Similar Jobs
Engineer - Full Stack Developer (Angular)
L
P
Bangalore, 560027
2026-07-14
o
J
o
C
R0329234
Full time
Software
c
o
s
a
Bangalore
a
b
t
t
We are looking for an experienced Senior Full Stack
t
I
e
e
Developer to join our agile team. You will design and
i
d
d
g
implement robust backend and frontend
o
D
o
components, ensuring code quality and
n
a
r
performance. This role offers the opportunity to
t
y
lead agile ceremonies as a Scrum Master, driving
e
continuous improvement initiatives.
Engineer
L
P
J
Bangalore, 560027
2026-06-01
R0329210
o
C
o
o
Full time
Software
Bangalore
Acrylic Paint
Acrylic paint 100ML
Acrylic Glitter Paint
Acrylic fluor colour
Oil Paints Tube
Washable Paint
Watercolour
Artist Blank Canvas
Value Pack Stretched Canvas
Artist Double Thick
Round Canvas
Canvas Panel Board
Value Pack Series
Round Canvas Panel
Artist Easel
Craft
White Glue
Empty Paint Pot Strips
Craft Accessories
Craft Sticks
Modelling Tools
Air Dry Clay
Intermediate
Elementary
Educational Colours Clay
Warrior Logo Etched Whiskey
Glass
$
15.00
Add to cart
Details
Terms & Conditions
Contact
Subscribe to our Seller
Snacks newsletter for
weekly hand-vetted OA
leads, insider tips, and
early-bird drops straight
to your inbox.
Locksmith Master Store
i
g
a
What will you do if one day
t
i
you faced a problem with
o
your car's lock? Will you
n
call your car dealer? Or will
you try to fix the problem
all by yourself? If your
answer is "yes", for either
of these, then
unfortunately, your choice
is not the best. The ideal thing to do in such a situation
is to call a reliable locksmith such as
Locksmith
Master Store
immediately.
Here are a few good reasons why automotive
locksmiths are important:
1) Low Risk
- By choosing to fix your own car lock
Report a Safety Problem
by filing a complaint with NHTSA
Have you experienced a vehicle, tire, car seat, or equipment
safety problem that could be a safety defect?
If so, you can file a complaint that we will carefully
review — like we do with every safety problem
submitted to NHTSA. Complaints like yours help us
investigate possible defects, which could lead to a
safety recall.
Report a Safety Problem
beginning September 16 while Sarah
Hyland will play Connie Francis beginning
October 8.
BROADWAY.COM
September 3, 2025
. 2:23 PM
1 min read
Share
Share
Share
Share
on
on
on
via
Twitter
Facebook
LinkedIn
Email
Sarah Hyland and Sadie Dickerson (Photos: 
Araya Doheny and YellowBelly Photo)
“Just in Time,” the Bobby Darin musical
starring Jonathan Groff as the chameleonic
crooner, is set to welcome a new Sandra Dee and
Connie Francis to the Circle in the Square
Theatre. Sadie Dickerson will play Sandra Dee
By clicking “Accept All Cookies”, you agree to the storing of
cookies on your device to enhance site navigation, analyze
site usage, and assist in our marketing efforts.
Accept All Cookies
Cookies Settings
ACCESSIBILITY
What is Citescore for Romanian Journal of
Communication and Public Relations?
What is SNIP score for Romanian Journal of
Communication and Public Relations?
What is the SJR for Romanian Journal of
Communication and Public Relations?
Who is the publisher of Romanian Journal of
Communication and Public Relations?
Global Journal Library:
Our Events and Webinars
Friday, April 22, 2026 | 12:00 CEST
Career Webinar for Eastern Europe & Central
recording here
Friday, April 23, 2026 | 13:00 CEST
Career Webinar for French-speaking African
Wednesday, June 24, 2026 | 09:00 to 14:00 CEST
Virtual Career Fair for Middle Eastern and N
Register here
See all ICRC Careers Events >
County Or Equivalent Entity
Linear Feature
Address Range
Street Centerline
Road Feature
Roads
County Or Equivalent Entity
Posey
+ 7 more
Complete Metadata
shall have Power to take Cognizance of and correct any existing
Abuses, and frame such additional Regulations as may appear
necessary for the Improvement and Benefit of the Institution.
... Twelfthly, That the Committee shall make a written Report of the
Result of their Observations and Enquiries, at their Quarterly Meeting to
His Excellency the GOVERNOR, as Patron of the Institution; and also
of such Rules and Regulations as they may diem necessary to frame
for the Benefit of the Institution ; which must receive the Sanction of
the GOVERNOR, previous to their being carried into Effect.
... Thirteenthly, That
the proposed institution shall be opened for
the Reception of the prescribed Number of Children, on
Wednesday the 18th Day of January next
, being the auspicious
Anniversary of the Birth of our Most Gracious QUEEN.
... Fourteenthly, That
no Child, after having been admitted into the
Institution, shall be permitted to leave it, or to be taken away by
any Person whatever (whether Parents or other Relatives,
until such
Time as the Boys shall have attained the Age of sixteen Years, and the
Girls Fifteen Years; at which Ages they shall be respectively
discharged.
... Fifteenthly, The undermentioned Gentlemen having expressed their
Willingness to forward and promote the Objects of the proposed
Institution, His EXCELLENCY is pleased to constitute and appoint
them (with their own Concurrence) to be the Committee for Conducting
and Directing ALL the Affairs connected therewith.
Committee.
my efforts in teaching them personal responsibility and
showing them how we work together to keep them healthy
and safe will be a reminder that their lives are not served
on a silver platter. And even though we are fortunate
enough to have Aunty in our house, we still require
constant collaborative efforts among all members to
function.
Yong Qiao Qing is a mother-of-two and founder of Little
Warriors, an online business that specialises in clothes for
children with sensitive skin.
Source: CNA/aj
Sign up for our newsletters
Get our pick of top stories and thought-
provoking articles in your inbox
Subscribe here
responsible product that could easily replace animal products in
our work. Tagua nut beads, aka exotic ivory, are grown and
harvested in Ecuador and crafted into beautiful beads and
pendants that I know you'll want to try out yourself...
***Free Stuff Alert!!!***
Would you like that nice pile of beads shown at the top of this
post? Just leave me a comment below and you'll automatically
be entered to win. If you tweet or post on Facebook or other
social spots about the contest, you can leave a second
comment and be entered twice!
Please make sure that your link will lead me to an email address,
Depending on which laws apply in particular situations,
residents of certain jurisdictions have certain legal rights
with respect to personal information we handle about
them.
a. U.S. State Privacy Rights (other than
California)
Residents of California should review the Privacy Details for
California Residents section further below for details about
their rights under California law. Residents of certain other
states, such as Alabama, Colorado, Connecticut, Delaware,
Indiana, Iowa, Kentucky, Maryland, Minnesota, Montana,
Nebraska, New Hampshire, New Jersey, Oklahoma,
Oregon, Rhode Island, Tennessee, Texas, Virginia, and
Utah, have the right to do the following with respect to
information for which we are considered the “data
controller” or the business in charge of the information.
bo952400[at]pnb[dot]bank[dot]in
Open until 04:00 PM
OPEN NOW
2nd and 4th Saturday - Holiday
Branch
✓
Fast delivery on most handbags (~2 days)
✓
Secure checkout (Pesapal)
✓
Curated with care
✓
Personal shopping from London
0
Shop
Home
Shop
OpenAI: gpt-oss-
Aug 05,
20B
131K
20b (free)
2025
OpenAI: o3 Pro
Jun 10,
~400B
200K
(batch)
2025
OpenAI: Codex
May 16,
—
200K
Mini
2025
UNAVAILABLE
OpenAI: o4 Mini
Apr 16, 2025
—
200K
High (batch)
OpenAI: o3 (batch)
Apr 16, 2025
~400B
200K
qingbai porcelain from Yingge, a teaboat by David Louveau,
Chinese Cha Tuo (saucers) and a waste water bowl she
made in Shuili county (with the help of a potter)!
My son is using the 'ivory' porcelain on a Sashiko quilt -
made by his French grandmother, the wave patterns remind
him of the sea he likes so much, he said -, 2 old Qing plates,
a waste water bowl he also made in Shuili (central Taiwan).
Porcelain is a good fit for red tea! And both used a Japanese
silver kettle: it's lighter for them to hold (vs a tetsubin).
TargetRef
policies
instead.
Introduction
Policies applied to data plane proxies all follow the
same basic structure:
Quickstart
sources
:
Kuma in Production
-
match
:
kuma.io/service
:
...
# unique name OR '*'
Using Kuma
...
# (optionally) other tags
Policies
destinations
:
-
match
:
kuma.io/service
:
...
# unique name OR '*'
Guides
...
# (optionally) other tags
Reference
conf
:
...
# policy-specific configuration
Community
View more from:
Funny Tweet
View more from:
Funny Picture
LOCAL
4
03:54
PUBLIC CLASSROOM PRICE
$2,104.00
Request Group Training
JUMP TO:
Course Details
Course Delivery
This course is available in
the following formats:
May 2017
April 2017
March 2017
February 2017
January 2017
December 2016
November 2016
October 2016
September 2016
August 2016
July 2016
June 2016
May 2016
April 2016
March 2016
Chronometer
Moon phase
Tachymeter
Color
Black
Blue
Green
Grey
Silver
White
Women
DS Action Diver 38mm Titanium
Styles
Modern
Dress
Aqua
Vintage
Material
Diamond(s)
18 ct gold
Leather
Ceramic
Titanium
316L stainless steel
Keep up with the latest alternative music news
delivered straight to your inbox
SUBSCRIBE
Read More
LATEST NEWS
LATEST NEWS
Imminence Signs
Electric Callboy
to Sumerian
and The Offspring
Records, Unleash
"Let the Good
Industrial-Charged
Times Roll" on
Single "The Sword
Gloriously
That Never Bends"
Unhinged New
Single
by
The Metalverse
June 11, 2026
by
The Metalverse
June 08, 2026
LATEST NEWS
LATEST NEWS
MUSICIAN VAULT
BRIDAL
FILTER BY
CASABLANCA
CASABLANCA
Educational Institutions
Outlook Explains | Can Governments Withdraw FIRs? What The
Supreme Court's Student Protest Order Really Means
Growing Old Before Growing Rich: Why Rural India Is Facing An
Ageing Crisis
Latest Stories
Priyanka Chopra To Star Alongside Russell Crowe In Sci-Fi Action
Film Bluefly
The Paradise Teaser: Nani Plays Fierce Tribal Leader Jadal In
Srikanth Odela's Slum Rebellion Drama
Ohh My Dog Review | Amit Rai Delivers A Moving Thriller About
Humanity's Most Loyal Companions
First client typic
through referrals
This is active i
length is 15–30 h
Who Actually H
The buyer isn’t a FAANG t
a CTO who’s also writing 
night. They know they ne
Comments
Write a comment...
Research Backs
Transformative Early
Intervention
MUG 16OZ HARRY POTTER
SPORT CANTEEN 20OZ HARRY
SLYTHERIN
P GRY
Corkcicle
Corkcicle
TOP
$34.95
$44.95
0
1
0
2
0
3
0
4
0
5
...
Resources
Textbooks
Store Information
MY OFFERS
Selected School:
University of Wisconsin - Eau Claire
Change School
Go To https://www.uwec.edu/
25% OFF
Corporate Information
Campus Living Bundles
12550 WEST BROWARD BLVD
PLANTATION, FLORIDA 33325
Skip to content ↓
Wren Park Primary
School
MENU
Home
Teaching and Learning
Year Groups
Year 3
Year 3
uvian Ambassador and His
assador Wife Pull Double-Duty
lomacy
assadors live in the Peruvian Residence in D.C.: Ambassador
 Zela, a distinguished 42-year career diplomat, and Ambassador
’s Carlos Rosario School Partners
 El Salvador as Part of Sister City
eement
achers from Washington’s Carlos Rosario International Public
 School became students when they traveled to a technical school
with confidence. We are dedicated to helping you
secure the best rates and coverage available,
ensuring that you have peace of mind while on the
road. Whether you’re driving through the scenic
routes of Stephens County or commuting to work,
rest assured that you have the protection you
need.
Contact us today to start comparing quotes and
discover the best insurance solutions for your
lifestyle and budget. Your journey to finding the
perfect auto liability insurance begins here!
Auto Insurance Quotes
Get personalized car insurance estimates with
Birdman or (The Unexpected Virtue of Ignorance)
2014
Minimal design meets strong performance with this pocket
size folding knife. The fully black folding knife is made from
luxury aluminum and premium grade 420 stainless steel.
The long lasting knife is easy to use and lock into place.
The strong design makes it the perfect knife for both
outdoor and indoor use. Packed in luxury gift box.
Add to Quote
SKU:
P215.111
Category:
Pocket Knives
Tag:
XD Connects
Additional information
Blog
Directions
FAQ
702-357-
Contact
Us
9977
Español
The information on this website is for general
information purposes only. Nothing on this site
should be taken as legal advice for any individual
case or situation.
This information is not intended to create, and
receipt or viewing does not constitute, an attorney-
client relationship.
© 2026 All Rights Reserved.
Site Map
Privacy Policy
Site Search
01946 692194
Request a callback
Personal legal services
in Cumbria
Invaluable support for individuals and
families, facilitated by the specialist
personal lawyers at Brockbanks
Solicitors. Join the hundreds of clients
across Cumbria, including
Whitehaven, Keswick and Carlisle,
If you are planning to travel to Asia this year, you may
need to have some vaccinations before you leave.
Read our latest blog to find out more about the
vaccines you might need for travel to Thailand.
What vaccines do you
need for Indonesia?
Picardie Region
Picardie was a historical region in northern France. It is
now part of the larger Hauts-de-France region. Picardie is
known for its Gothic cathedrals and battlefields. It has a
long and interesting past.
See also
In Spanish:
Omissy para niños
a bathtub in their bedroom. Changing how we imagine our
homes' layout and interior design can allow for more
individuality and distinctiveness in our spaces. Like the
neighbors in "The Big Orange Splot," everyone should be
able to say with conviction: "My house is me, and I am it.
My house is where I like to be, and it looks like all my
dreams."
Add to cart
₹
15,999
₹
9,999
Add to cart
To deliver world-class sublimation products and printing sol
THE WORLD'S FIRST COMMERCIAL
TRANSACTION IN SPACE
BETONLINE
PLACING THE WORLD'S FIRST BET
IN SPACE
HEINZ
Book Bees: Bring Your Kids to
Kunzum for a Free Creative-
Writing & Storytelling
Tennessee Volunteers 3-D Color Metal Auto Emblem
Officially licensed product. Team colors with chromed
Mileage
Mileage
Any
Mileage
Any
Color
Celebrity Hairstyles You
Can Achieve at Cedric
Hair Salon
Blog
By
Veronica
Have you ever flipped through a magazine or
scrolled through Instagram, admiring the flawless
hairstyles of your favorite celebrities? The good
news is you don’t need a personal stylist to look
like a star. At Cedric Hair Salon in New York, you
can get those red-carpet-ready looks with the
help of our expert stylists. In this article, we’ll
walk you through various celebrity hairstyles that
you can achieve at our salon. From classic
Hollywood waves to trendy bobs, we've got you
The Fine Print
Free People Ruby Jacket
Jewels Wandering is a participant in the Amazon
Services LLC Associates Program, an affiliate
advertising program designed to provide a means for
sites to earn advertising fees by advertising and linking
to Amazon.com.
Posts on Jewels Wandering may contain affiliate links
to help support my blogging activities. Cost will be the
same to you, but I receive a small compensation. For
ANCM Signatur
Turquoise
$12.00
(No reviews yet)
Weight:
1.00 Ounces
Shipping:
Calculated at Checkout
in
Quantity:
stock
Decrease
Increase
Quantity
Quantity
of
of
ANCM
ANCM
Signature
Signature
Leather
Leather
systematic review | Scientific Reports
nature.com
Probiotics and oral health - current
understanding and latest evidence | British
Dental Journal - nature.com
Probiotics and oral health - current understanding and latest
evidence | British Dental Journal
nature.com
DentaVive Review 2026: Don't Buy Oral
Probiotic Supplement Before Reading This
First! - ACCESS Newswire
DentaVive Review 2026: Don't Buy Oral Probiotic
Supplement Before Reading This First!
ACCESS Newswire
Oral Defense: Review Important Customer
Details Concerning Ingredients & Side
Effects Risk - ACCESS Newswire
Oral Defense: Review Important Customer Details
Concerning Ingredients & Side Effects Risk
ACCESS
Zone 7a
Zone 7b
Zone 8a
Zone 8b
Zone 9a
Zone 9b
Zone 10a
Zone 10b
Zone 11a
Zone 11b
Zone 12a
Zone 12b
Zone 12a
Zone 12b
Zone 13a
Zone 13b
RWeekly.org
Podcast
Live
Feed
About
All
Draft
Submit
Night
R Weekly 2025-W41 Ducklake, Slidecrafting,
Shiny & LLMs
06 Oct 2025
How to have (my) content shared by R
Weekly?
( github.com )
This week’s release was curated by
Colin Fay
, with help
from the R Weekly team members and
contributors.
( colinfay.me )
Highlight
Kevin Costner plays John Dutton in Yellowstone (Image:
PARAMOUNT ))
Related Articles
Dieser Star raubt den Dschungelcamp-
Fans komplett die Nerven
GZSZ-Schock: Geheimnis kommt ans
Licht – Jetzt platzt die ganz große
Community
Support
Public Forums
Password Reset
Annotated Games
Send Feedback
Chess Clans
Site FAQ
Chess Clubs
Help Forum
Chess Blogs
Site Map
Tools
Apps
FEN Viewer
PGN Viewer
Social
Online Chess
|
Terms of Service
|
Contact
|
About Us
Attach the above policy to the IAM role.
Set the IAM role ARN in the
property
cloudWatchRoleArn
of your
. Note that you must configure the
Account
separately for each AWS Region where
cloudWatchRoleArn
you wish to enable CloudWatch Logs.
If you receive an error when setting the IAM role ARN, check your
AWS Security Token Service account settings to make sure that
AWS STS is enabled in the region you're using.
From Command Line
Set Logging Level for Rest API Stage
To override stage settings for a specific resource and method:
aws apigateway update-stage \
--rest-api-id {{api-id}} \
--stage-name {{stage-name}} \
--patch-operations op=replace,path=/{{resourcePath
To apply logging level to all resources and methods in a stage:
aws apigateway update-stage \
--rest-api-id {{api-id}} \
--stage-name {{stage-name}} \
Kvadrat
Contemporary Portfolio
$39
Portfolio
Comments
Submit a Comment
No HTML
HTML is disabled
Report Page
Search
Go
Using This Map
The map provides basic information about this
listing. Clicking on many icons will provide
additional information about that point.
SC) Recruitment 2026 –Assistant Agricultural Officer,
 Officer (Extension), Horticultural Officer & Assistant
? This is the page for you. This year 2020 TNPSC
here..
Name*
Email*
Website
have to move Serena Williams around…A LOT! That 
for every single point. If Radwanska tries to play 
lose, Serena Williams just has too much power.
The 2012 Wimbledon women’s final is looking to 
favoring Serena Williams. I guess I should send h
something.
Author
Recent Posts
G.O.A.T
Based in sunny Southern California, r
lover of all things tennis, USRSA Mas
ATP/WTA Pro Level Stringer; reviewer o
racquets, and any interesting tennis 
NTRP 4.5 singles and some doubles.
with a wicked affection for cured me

Requirement » Everything from the line containing "Growing Old Before" through the line containing "with confidence. We" in the material above should be retyped exactly, both ends included, and nothing more.

Reply »
Growing Old Before Growing Rich: Why Rural India Is Facing An
Ageing Crisis
Latest Stories
Priyanka Chopra To Star Alongside Russell Crowe In Sci-Fi Action
Film Bluefly
The Paradise Teaser: Nani Plays Fierce Tribal Leader Jadal In
Srikanth Odela's Slum Rebellion Drama
Ohh My Dog Review | Amit Rai Delivers A Moving Thriller About
Humanity's Most Loyal Companions
First client typic
through referrals
This is active i
length is 15–30 h
Who Actually H
The buyer isn’t a FAANG t
a CTO who’s also writing 
night. They know they ne
Comments
Write a comment...
Research Backs
Transformative Early
Intervention
MUG 16OZ HARRY POTTER
SPORT CANTEEN 20OZ HARRY
SLYTHERIN
P GRY
Corkcicle
Corkcicle
TOP
$34.95
$44.95
0
1
0
2
0
3
0
4
0
5
...
Resources
Textbooks
Store Information
MY OFFERS
Selected School:
University of Wisconsin - Eau Claire
Change School
Go To https://www.uwec.edu/
25% OFF
Corporate Information
Campus Living Bundles
12550 WEST BROWARD BLVD
PLANTATION, FLORIDA 33325
Skip to content ↓
Wren Park Primary
School
MENU
Home
Teaching and Learning
Year Groups
Year 3
Year 3
uvian Ambassador and His
assador Wife Pull Double-Duty
lomacy
assadors live in the Peruvian Residence in D.C.: Ambassador
 Zela, a distinguished 42-year career diplomat, and Ambassador
’s Carlos Rosario School Partners
 El Salvador as Part of Sister City
eement
achers from Washington’s Carlos Rosario International Public
 School became students when they traveled to a technical school
with confidence. We are dedicated to helping you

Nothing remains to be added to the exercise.